> **What to work on**:
Identify each line of the items below that contains the word "público" and copy every such line. The match is case-sensitive.

> **Data section**:
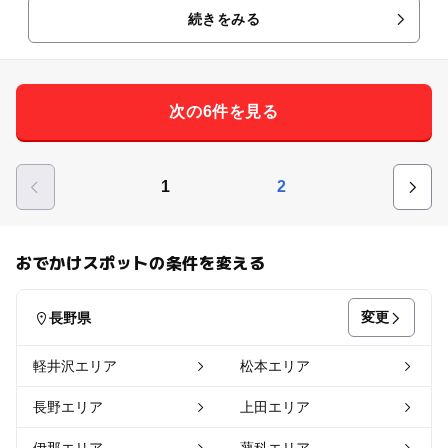
続きをみる
次の6件を見る
1
2
おでかけスポットの条件を変える
変更
長野県
軽井沢エリア
松本エリア
長野エリア
上田エリア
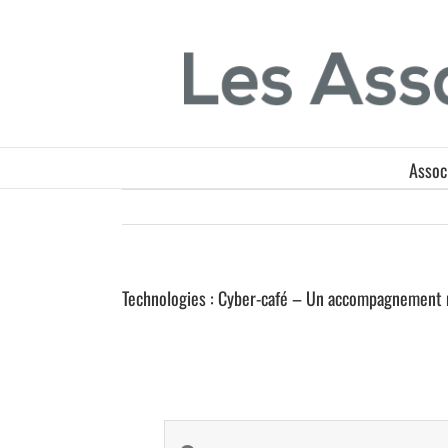
Passer
Panneau de gestion des cookies
au
contenu
Assoc
Technologies : Cyber-café – Un accompagnement 
Saisir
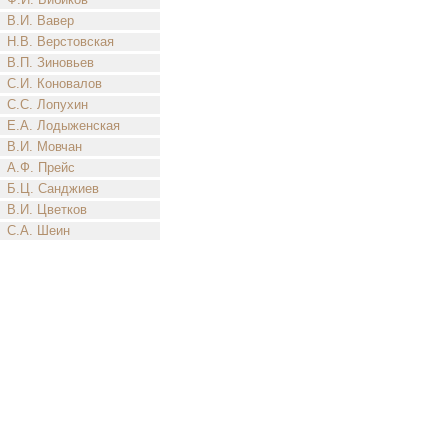
В.И. Вавер
Н.В. Верстовская
В.П. Зиновьев
С.И. Коновалов
С.С. Лопухин
Е.А. Лодыженская
В.И. Мовчан
А.Ф. Прейс
Б.Ц. Санджиев
В.И. Цветков
С.А. Шеин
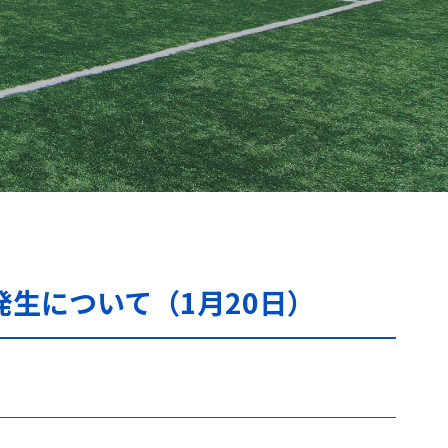
生について（1月20日）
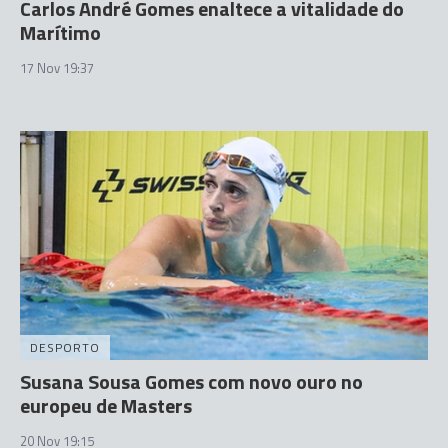
Carlos André Gomes enaltece a vitalidade do
Marítimo
17 Nov 19:37
DESPORTO
Susana Sousa Gomes com novo ouro no
europeu de Masters
20 Nov 19:15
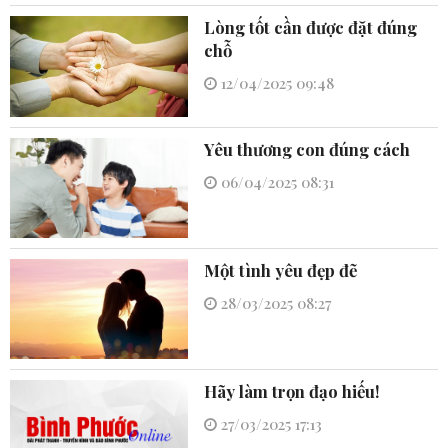
Lòng tốt cần được đặt đúng
chỗ
12/04/2025 09:48
Yêu thương con đúng cách
06/04/2025 08:31
Một tình yêu đẹp đẽ
28/03/2025 08:27
Hãy làm trọn đạo hiếu!
27/03/2025 17:13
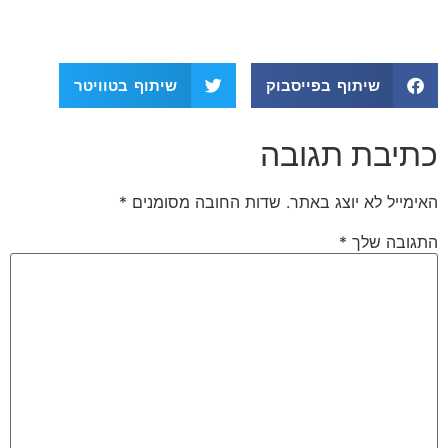
שיתוף בפייסבוק
שיתוף בטוויטר
כתיבת תגובה
האימייל לא יוצג באתר.
שדות החובה מסומנים
*
התגובה שלך
*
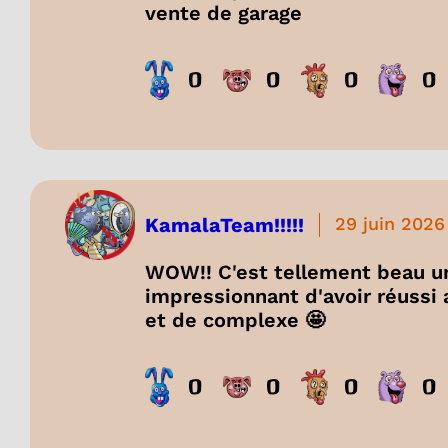
vente de garage
0
0
0
0
KamalaTeam!!!!!
29 juin 2026
WOW!! C'est tellement beau une
impressionnant d'avoir réussi 
et de complexe 🤩
0
0
0
0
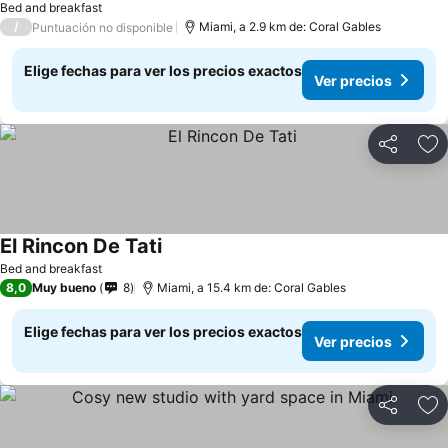
Bed and breakfast
/
Miami, a 2.9 km de: Coral Gables
Puntuación no disponible
Elige fechas para ver los precios exactos
Ver precios
Compartir
Ag
El Rincon De Tati
Bed and breakfast
8,0
Muy bueno
8
Miami, a 15.4 km de: Coral Gables
Elige fechas para ver los precios exactos
Ver precios
Compartir
Ag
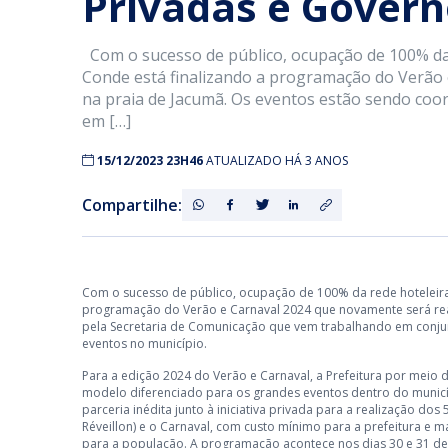
Privadas e Govern
Com o sucesso de público, ocupação de 100% da r
Conde está finalizando a programação do Verão 
na praia de Jacumã. Os eventos estão sendo co
em […]
15/12/2023 23H46
ATUALIZADO HÁ 3 ANOS
Compartilhe:
Com o sucesso de público, ocupação de 100% da rede hoteleira e
programação do Verão e Carnaval 2024 que novamente será rea
pela Secretaria de Comunicação que vem trabalhando em conjunt
eventos no município.
Para a edição 2024 do Verão e Carnaval, a Prefeitura por meio
modelo diferenciado para os grandes eventos dentro do muni
parceria inédita junto à iniciativa privada para a realização dos 
Réveillon) e o Carnaval, com custo mínimo para a prefeitura e 
para a população. A programação acontece nos dias 30 e 31 d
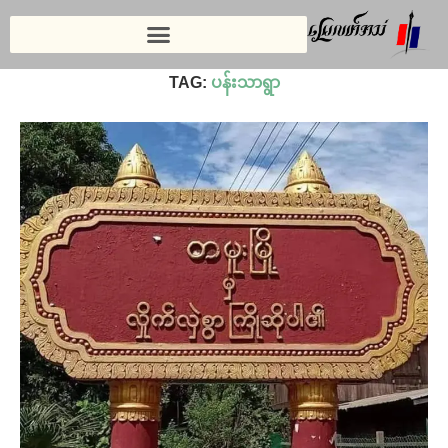
Home
»
ပန်းသာရွာ
TAG:
ပန်းသာရွာ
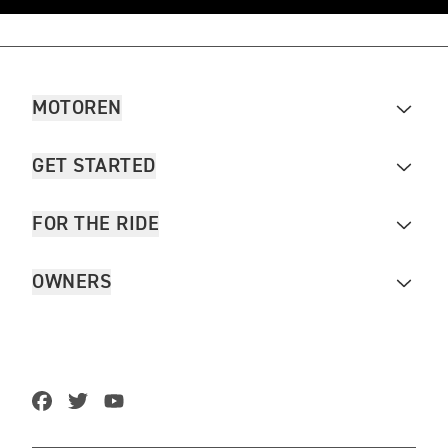
MOTOREN
GET STARTED
FOR THE RIDE
OWNERS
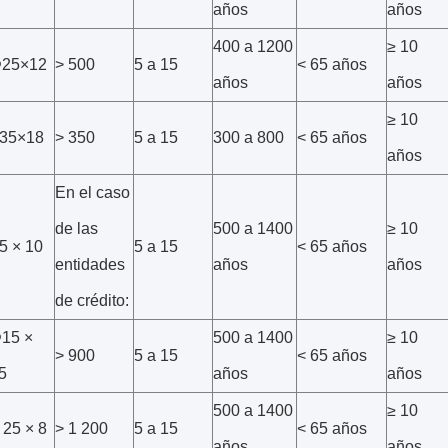
años
años
400 a 1200
≥ 10
25×12
> 500
5 a 15
< 65 años
años
años
≥ 10
35×18
> 350
5 a 15
300 a 800
< 65 años
años
En el caso
de las
500 a 1400
≥ 10
5 × 10
5 a 15
< 65 años
entidades
años
años
de crédito:
15 ×
500 a 1400
≥ 10
> 900
5 a 15
< 65 años
5
años
años
500 a 1400
≥ 10
 25 × 8
> 1 200
5 a 15
< 65 años
años
años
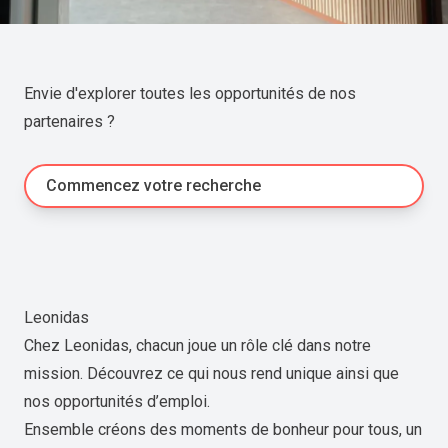
Envie d'explorer toutes les opportunités de nos
partenaires ?
Commencez votre recherche
Leonidas
Chez Leonidas, chacun joue un rôle clé dans notre
mission. Découvrez ce qui nous rend unique ainsi que
nos opportunités d’emploi.
Ensemble créons des moments de bonheur pour tous, un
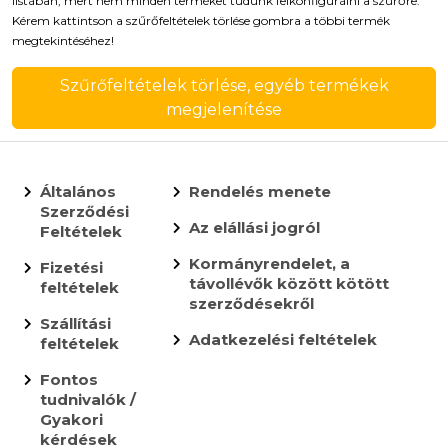
listában, mert nem minden terméket tudunk felkonfigurálni a szűrőre.
Kérem kattintson a szűrőfeltételek törlése gombra a többi termék
megtekintéséhez!
Szűrőfeltételek törlése, egyéb termékek
megjelenítése
Általános
Rendelés menete
Szerződési
Az elállási jogról
Feltételek
Kormányrendelet, a
Fizetési
távollévők között kötött
feltételek
szerződésekről
Szállítási
Adatkezelési feltételek
feltételek
Fontos
tudnivalók /
Gyakori
kérdések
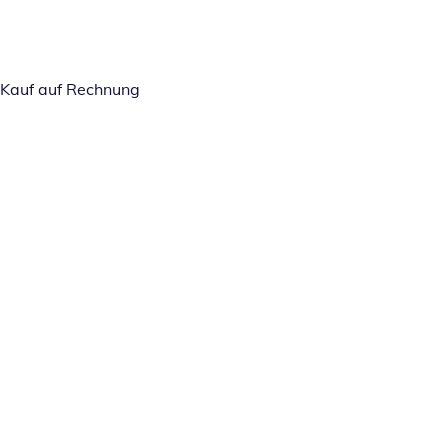
Kauf auf Rechnung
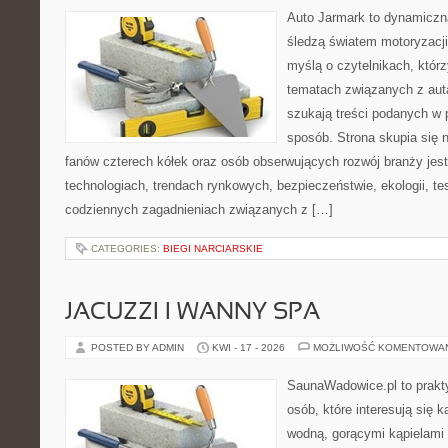
Auto Jarmark to dynamiczna
śledzą światem motoryzacji
myślą o czytelnikach, któr
tematach związanych z aut
szukają treści podanych w 
sposób. Strona skupia się 
fanów czterech kółek oraz osób obserwujących rozwój branży jes
technologiach, trendach rynkowych, bezpieczeństwie, ekologii, t
codziennych zagadnieniach związanych z […]
CATEGORIES:
BIEGI NARCIARSKIE
JACUZZI I WANNY SPA
POSTED BY ADMIN
KWI - 17 - 2026
MOŻLIWOŚĆ KOMENTOWA
SaunaWadowice.pl to prakt
osób, które interesują się k
wodną, gorącymi kąpielami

> **Your solution**:
Com o sucesso de público, ocupação de 100% da r
Com o sucesso de público, ocupação de 100% da rede hoteleira e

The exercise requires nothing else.